Государь забавлялся пением слепцов, которых привел в лавру поводырь Саввушка.

– Какая сладость неизреченная! – воскликнул государь. – Ах, завести бы во всех церквах русских такое дивное пение!

– Заведем, великий государь! – обещал протопоп Стефан Вонифатьевич.

– Неужто по всей земле нашей так ангельски запоют? Не верится.

– Государь, – молодой Ртищев знал, когда вступить в разговор, – прости меня великодушно, но, видя радость твою и сам оттого пребывая в радости, послал я в Малороссию от себя за певцами и за учителями. Господь даст, будет у нас церковь Христова краше прежнего.

Стефан Вонифатьевич отправил слепцов в Москву, в свою церковь, государь собирался в обратный путь, да и нашлось у него новое приятное и полезное дело: вел беседы с игуменом Кожеозерского монастыря, подвижником Никоном.

Никону было сорок лет, самое время или крест на себе поставить, или, коль жажда жжет, схватить бычка, имя которому – Власть, за ноги и влачиться, покуда вытянет или растопчет.

– Государь, – говорил Никон, запустив пятерню в густую, росшую сосульками бороду, – ты и без нас ведаешь: людишки твои, забыв Божий страх, предаются мерзостным увеселениям, монахи ищут роскоши, попы не знают грамоты и несут с алтарей такую дичь, что волосы встают дыбом. Спасать нужно мир от соблазнов! Спаси его, государь!

– Но что же я могу? – разводил беспомощно руками напуганный Алексей.

– Государь! Церковь Христова, вооружась именем Господа, одолела идолов римских и славянских. Привести дом в порядок – не заново строить, одним веником справимся.

– Ты прошлый раз говорил, мало святых у нас, своих, русских.

– Мало, государь! Мало!.. А почему бы, наприклад, мощи московского митрополита Филиппа, погибшего от руки адова исчадия Малюты Скуратова, не возвеличить? Государь, я бы сам за теми мощами пешком пошел и на себе принес. Мощи Филиппа Московского ныне на Соловках. Много исцелений и чудес от них молящимся.

– За какую провинность Малюта Скуратов убил святого отца? – Алексей спросил, а глазами в пол: ему стыдно за великого царя. Страшная память в народе о кровавом неистовстве Ивана Грозного, но отец царь Михаил держался за тонкую ниточку родства и сыну завещал напоминать при случае о великом родиче.

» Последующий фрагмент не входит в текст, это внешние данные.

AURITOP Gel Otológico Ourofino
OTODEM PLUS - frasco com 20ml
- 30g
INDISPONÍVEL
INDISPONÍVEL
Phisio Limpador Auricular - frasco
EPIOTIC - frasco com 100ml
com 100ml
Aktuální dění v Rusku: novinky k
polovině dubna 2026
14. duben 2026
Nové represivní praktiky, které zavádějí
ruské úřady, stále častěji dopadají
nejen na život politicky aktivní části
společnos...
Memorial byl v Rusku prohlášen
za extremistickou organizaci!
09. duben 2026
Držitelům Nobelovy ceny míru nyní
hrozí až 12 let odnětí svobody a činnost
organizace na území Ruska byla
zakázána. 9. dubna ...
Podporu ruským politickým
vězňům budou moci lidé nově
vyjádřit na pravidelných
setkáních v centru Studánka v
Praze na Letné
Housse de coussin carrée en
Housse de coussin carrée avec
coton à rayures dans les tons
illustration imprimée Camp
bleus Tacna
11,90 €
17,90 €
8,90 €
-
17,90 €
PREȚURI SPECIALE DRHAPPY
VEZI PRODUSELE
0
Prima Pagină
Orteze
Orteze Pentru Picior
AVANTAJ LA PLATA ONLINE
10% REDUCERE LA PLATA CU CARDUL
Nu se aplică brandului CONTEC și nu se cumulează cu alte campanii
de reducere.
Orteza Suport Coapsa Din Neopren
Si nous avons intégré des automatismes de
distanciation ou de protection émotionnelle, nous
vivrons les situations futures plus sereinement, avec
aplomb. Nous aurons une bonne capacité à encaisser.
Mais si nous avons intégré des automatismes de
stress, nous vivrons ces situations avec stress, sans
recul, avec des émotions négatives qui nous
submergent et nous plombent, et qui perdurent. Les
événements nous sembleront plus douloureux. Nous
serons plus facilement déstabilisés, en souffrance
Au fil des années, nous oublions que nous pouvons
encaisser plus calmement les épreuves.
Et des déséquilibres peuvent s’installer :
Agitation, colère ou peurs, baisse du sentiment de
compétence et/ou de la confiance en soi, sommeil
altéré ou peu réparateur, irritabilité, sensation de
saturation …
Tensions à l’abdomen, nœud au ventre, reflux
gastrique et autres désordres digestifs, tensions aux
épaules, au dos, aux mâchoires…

Иван Грозный первым браком был женат на дочери окольничего Романа Юрьевича Захарьина, Анастасии. За тринадцать лет жизни с нею у Ивана родилось шестеро детей; царевны Анна, Мария, Евдокия умерли во младенчестве, нелепо утонул по дороге из Кириллова монастыря шестимесячный первенец Дмитрий. Царевич Иван смертельно ранен отцом. Выжил последний ребенок, хилый Федор. Царь Михаил был сыном Федора Никитовича Романова, племянника Анастасии.